### Materials provided
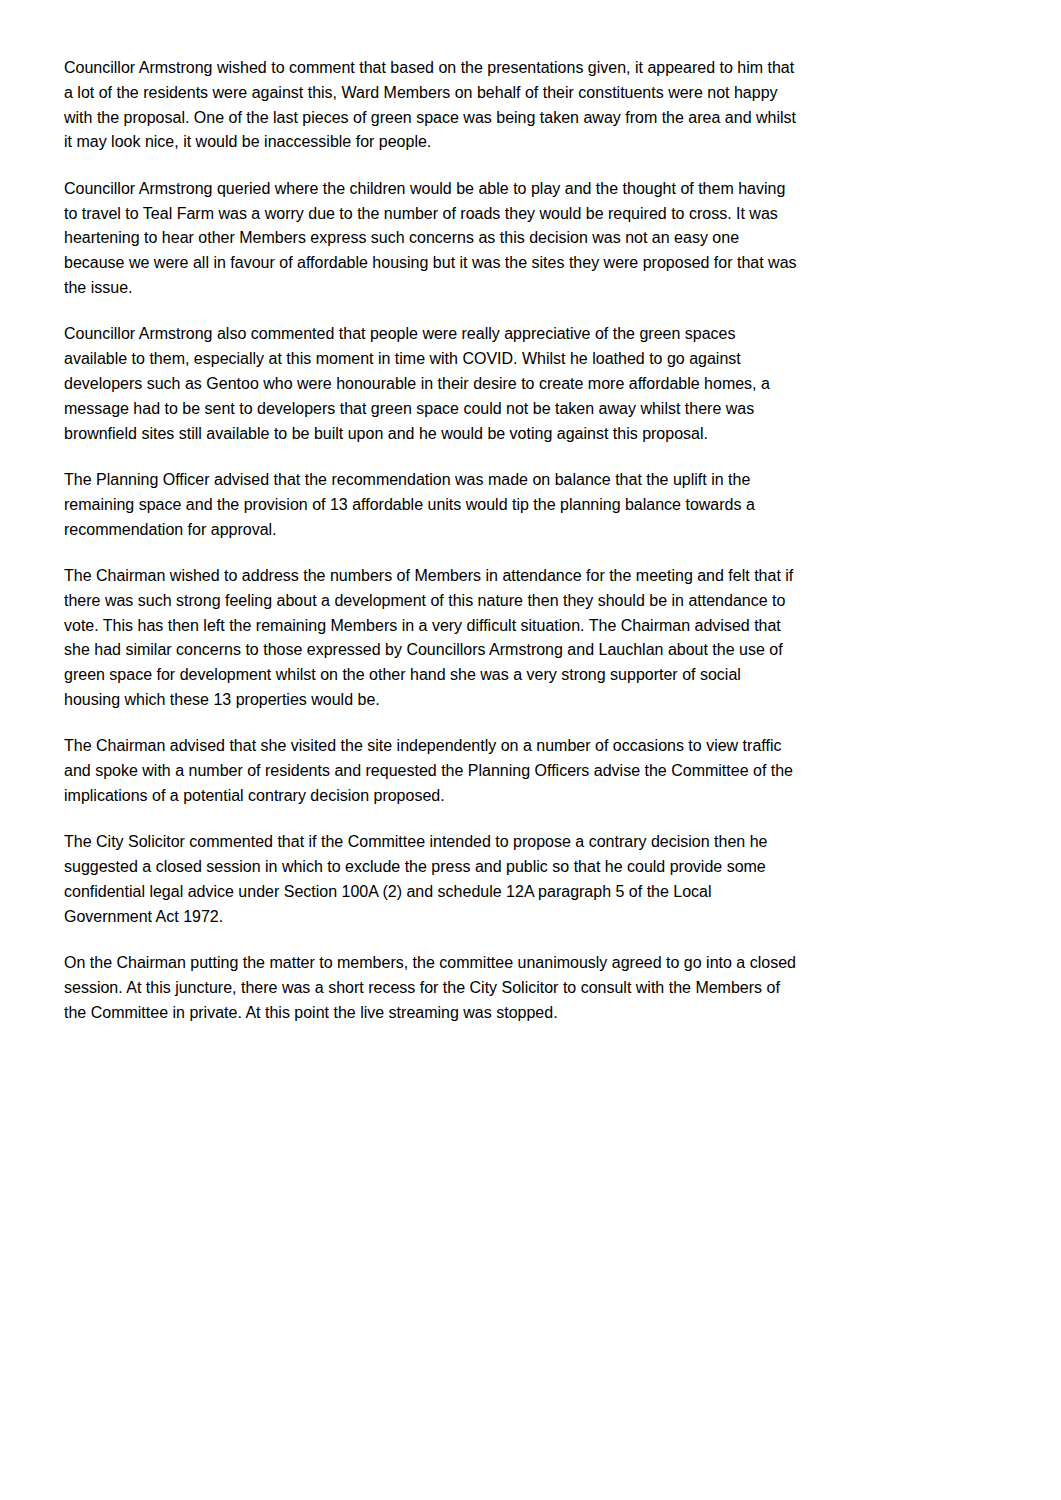Councillor Armstrong wished to comment that based on the presentations given, it appeared to him that a lot of the residents were against this, Ward Members on behalf of their constituents were not happy with the proposal. One of the last pieces of green space was being taken away from the area and whilst it may look nice, it would be inaccessible for people.
Councillor Armstrong queried where the children would be able to play and the thought of them having to travel to Teal Farm was a worry due to the number of roads they would be required to cross. It was heartening to hear other Members express such concerns as this decision was not an easy one because we were all in favour of affordable housing but it was the sites they were proposed for that was the issue.
Councillor Armstrong also commented that people were really appreciative of the green spaces available to them, especially at this moment in time with COVID. Whilst he loathed to go against developers such as Gentoo who were honourable in their desire to create more affordable homes, a message had to be sent to developers that green space could not be taken away whilst there was brownfield sites still available to be built upon and he would be voting against this proposal.
The Planning Officer advised that the recommendation was made on balance that the uplift in the remaining space and the provision of 13 affordable units would tip the planning balance towards a recommendation for approval.
The Chairman wished to address the numbers of Members in attendance for the meeting and felt that if there was such strong feeling about a development of this nature then they should be in attendance to vote. This has then left the remaining Members in a very difficult situation. The Chairman advised that she had similar concerns to those expressed by Councillors Armstrong and Lauchlan about the use of green space for development whilst on the other hand she was a very strong supporter of social housing which these 13 properties would be.
The Chairman advised that she visited the site independently on a number of occasions to view traffic and spoke with a number of residents and requested the Planning Officers advise the Committee of the implications of a potential contrary decision proposed.
The City Solicitor commented that if the Committee intended to propose a contrary decision then he suggested a closed session in which to exclude the press and public so that he could provide some confidential legal advice under Section 100A (2) and schedule 12A paragraph 5 of the Local Government Act 1972.
On the Chairman putting the matter to members, the committee unanimously agreed to go into a closed session. At this juncture, there was a short recess for the City Solicitor to consult with the Members of the Committee in private. At this point the live streaming was stopped.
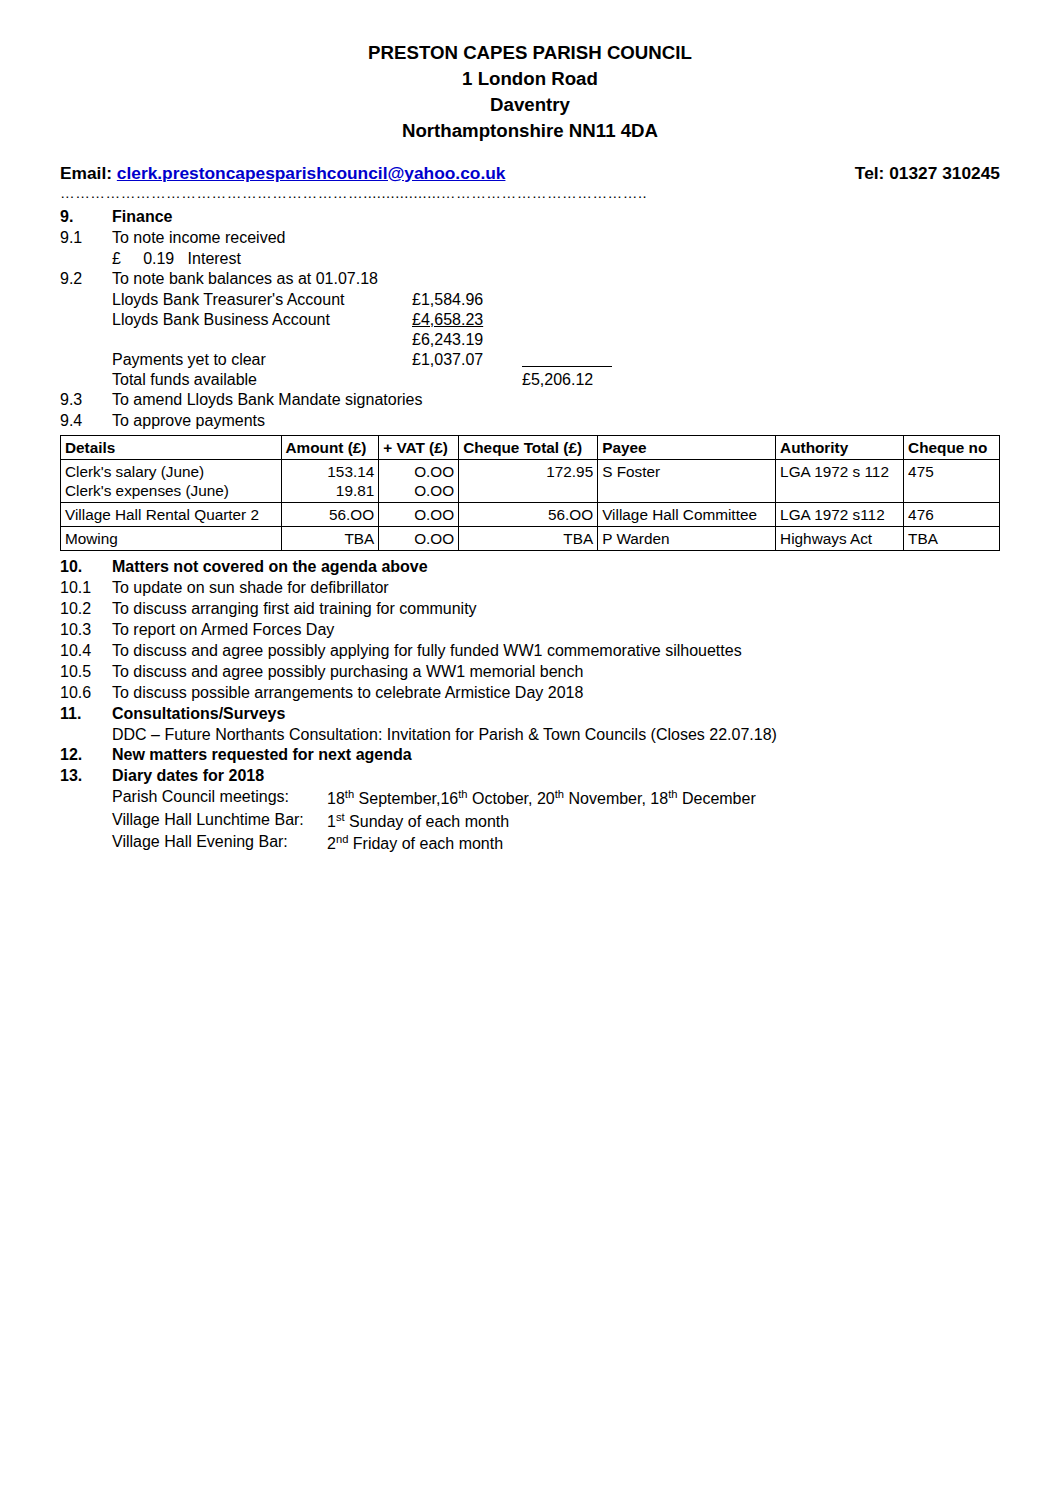PRESTON CAPES PARISH COUNCIL
1 London Road
Daventry
Northamptonshire NN11 4DA
Email: clerk.prestoncapesparishcouncil@yahoo.co.uk Tel: 01327 310245
…………………………………………………….................…………………………………..
9. Finance
9.1 To note income received
£ 0.19 Interest
9.2 To note bank balances as at 01.07.18
Lloyds Bank Treasurer's Account £1,584.96
Lloyds Bank Business Account £4,658.23
£6,243.19
Payments yet to clear £1,037.07
Total funds available £5,206.12
9.3 To amend Lloyds Bank Mandate signatories
9.4 To approve payments
| Details | Amount (£) | + VAT (£) | Cheque Total (£) | Payee | Authority | Cheque no |
| --- | --- | --- | --- | --- | --- | --- |
| Clerk's salary (June) Clerk's expenses (June) | 153.14 19.81 | O.OO O.OO | 172.95 | S Foster | LGA 1972 s 112 | 475 |
| Village Hall Rental Quarter 2 | 56.OO | O.OO | 56.OO | Village Hall Committee | LGA 1972 s112 | 476 |
| Mowing | TBA | O.OO | TBA | P Warden | Highways Act | TBA |
10. Matters not covered on the agenda above
10.1 To update on sun shade for defibrillator
10.2 To discuss arranging first aid training for community
10.3 To report on Armed Forces Day
10.4 To discuss and agree possibly applying for fully funded WW1 commemorative silhouettes
10.5 To discuss and agree possibly purchasing a WW1 memorial bench
10.6 To discuss possible arrangements to celebrate Armistice Day 2018
11. Consultations/Surveys
DDC – Future Northants Consultation: Invitation for Parish & Town Councils (Closes 22.07.18)
12. New matters requested for next agenda
13. Diary dates for 2018
Parish Council meetings: 18th September,16th October, 20th November, 18th December
Village Hall Lunchtime Bar: 1st Sunday of each month
Village Hall Evening Bar: 2nd Friday of each month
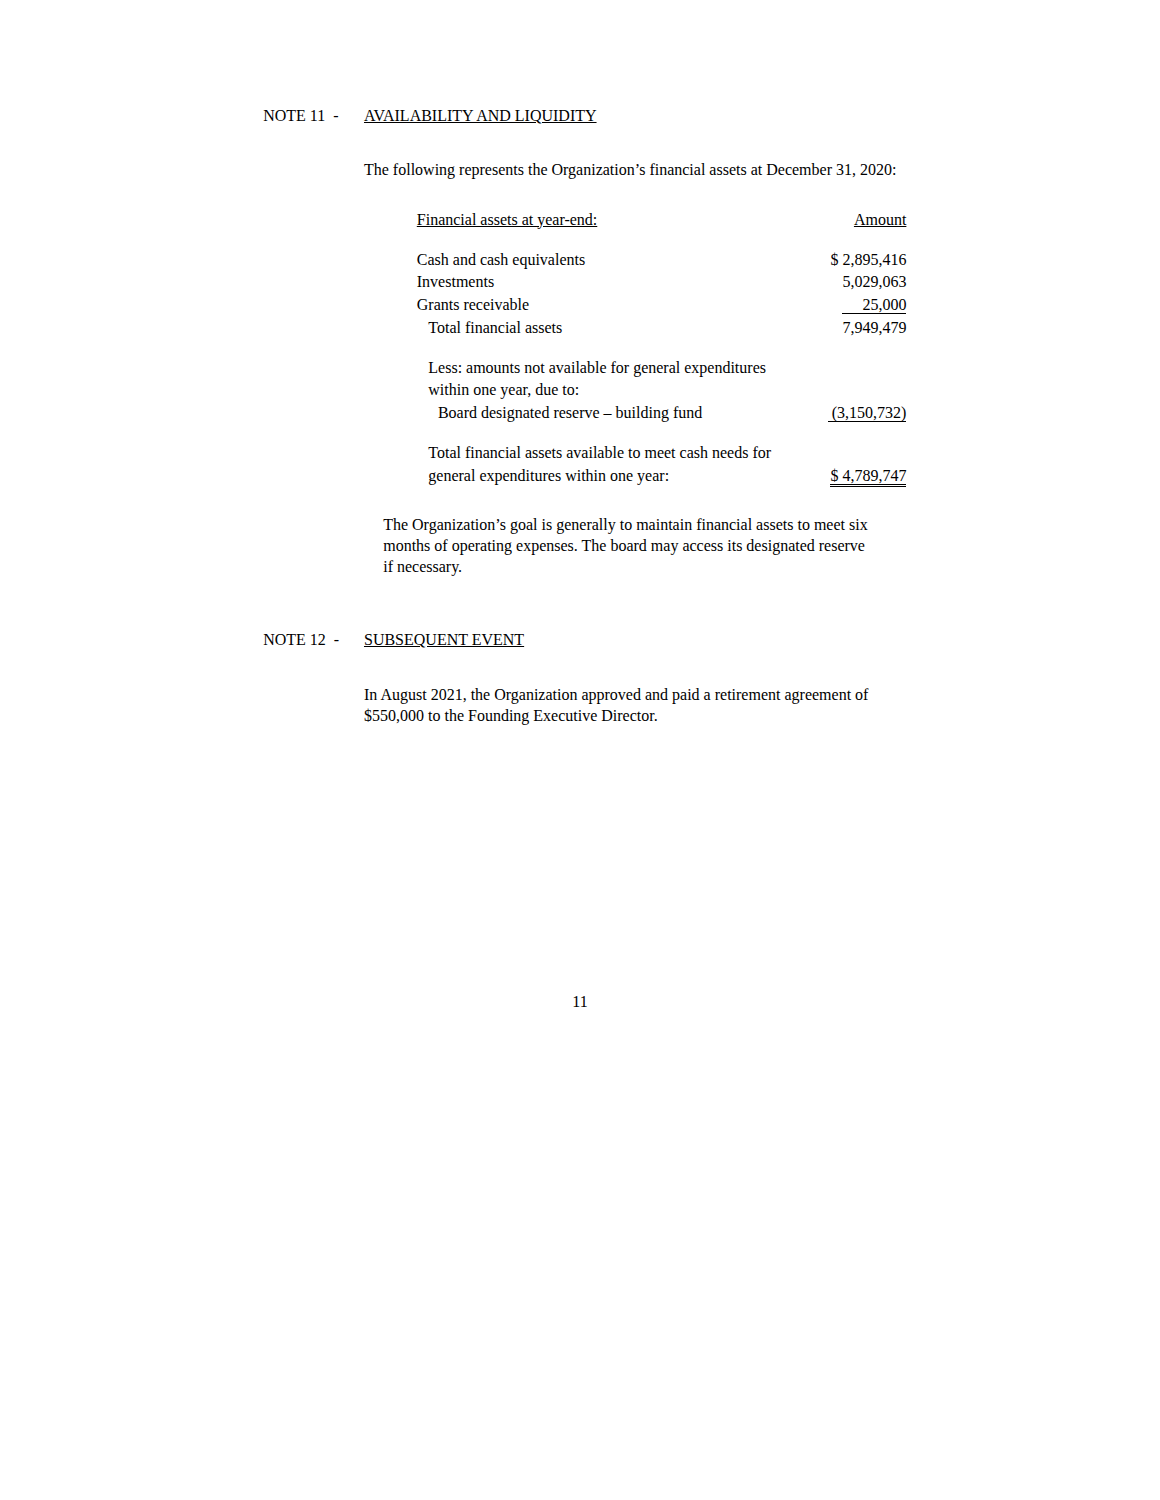NOTE 11 -AVAILABILITY AND LIQUIDITY
The following represents the Organization’s financial assets at December 31, 2020:
| Financial assets at year-end: | Amount |
| Cash and cash equivalents | $ 2,895,416 |
| Investments | 5,029,063 |
| Grants receivable | 25,000 |
| Total financial assets | 7,949,479 |
| Less: amounts not available for general expenditures | |
| within one year, due to: | |
| Board designated reserve – building fund | (3,150,732) |
| Total financial assets available to meet cash needs for | |
| general expenditures within one year: | $ 4,789,747 |
The Organization’s goal is generally to maintain financial assets to meet six months of operating expenses. The board may access its designated reserve if necessary.
NOTE 12 -SUBSEQUENT EVENT
In August 2021, the Organization approved and paid a retirement agreement of $550,000 to the Founding Executive Director.
11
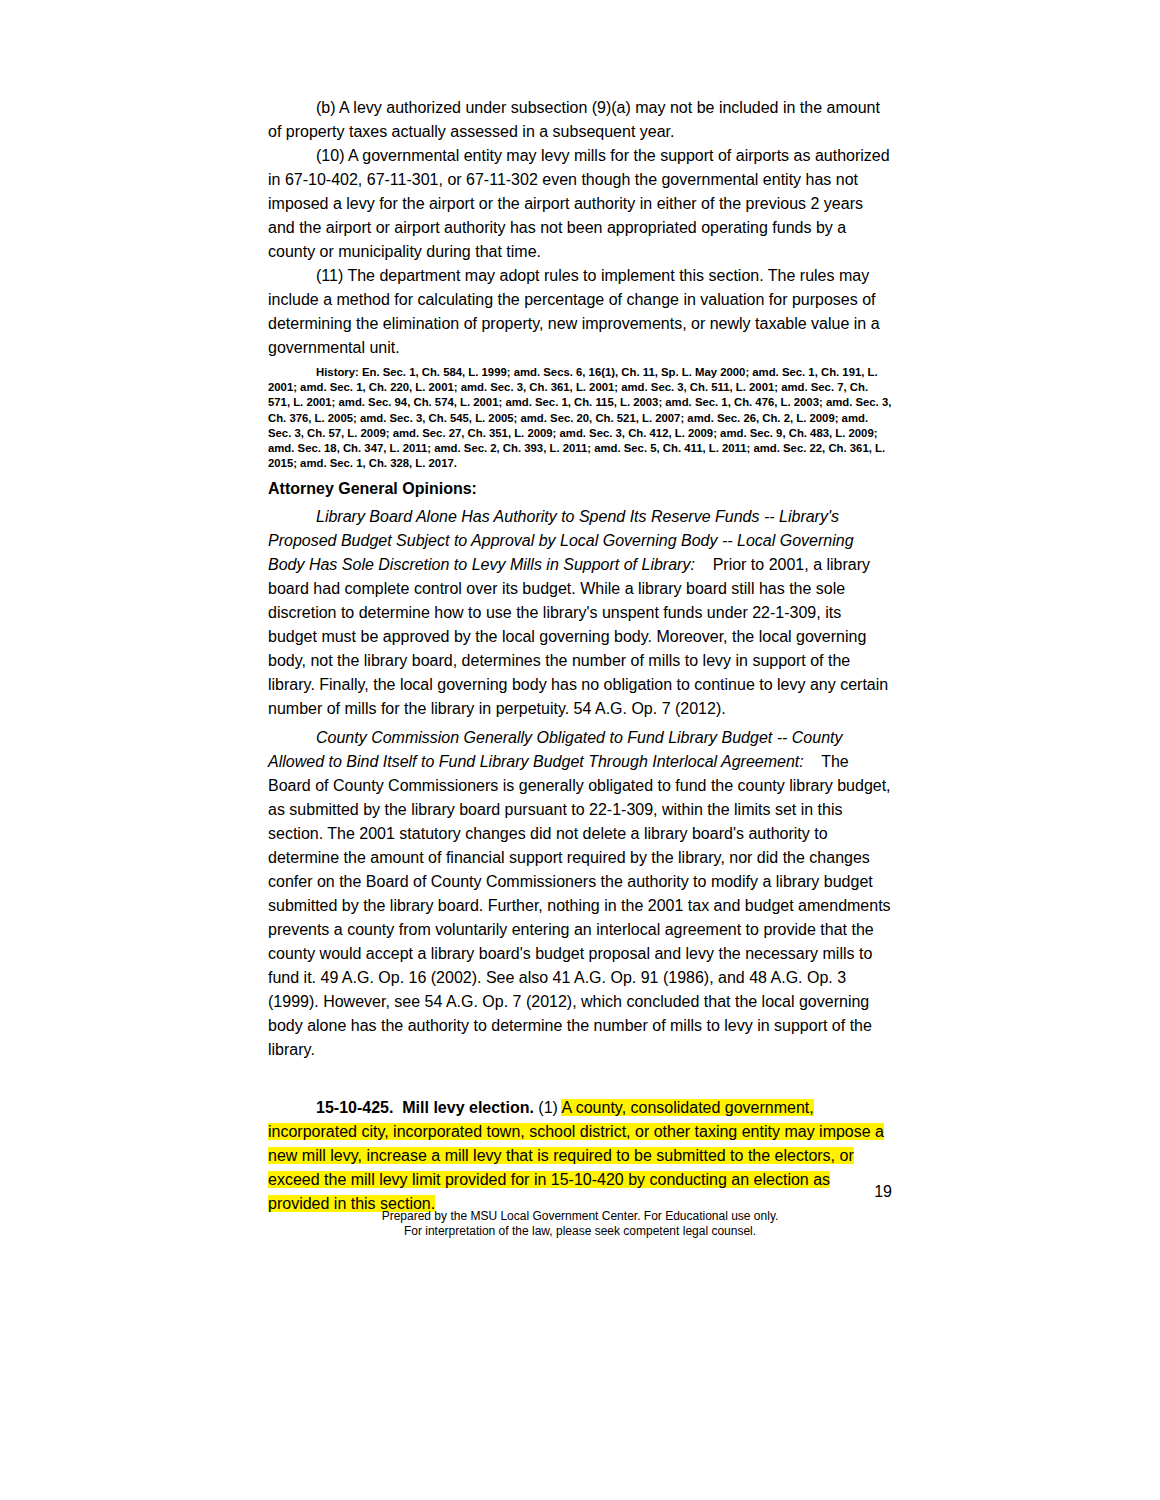(b) A levy authorized under subsection (9)(a) may not be included in the amount of property taxes actually assessed in a subsequent year.
(10) A governmental entity may levy mills for the support of airports as authorized in 67-10-402, 67-11-301, or 67-11-302 even though the governmental entity has not imposed a levy for the airport or the airport authority in either of the previous 2 years and the airport or airport authority has not been appropriated operating funds by a county or municipality during that time.
(11) The department may adopt rules to implement this section. The rules may include a method for calculating the percentage of change in valuation for purposes of determining the elimination of property, new improvements, or newly taxable value in a governmental unit.
History: En. Sec. 1, Ch. 584, L. 1999; amd. Secs. 6, 16(1), Ch. 11, Sp. L. May 2000; amd. Sec. 1, Ch. 191, L. 2001; amd. Sec. 1, Ch. 220, L. 2001; amd. Sec. 3, Ch. 361, L. 2001; amd. Sec. 3, Ch. 511, L. 2001; amd. Sec. 7, Ch. 571, L. 2001; amd. Sec. 94, Ch. 574, L. 2001; amd. Sec. 1, Ch. 115, L. 2003; amd. Sec. 1, Ch. 476, L. 2003; amd. Sec. 3, Ch. 376, L. 2005; amd. Sec. 3, Ch. 545, L. 2005; amd. Sec. 20, Ch. 521, L. 2007; amd. Sec. 26, Ch. 2, L. 2009; amd. Sec. 3, Ch. 57, L. 2009; amd. Sec. 27, Ch. 351, L. 2009; amd. Sec. 3, Ch. 412, L. 2009; amd. Sec. 9, Ch. 483, L. 2009; amd. Sec. 18, Ch. 347, L. 2011; amd. Sec. 2, Ch. 393, L. 2011; amd. Sec. 5, Ch. 411, L. 2011; amd. Sec. 22, Ch. 361, L. 2015; amd. Sec. 1, Ch. 328, L. 2017.
Attorney General Opinions:
Library Board Alone Has Authority to Spend Its Reserve Funds -- Library's Proposed Budget Subject to Approval by Local Governing Body -- Local Governing Body Has Sole Discretion to Levy Mills in Support of Library: Prior to 2001, a library board had complete control over its budget. While a library board still has the sole discretion to determine how to use the library's unspent funds under 22-1-309, its budget must be approved by the local governing body. Moreover, the local governing body, not the library board, determines the number of mills to levy in support of the library. Finally, the local governing body has no obligation to continue to levy any certain number of mills for the library in perpetuity. 54 A.G. Op. 7 (2012).
County Commission Generally Obligated to Fund Library Budget -- County Allowed to Bind Itself to Fund Library Budget Through Interlocal Agreement: The Board of County Commissioners is generally obligated to fund the county library budget, as submitted by the library board pursuant to 22-1-309, within the limits set in this section. The 2001 statutory changes did not delete a library board's authority to determine the amount of financial support required by the library, nor did the changes confer on the Board of County Commissioners the authority to modify a library budget submitted by the library board. Further, nothing in the 2001 tax and budget amendments prevents a county from voluntarily entering an interlocal agreement to provide that the county would accept a library board's budget proposal and levy the necessary mills to fund it. 49 A.G. Op. 16 (2002). See also 41 A.G. Op. 91 (1986), and 48 A.G. Op. 3 (1999). However, see 54 A.G. Op. 7 (2012), which concluded that the local governing body alone has the authority to determine the number of mills to levy in support of the library.
15-10-425. Mill levy election. (1) A county, consolidated government, incorporated city, incorporated town, school district, or other taxing entity may impose a new mill levy, increase a mill levy that is required to be submitted to the electors, or exceed the mill levy limit provided for in 15-10-420 by conducting an election as provided in this section.
19
Prepared by the MSU Local Government Center. For Educational use only.
For interpretation of the law, please seek competent legal counsel.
######
> [Task goal] Extract every line containing the string "requested" from the material.

> [Output for this exercise]
The Chairman advised that she visited the site independently on a number of occasions to view traffic and spoke with a number of residents and requested the Planning Officers advise the Committee of the implications of a potential contrary decision proposed.
12. New matters requested for next agenda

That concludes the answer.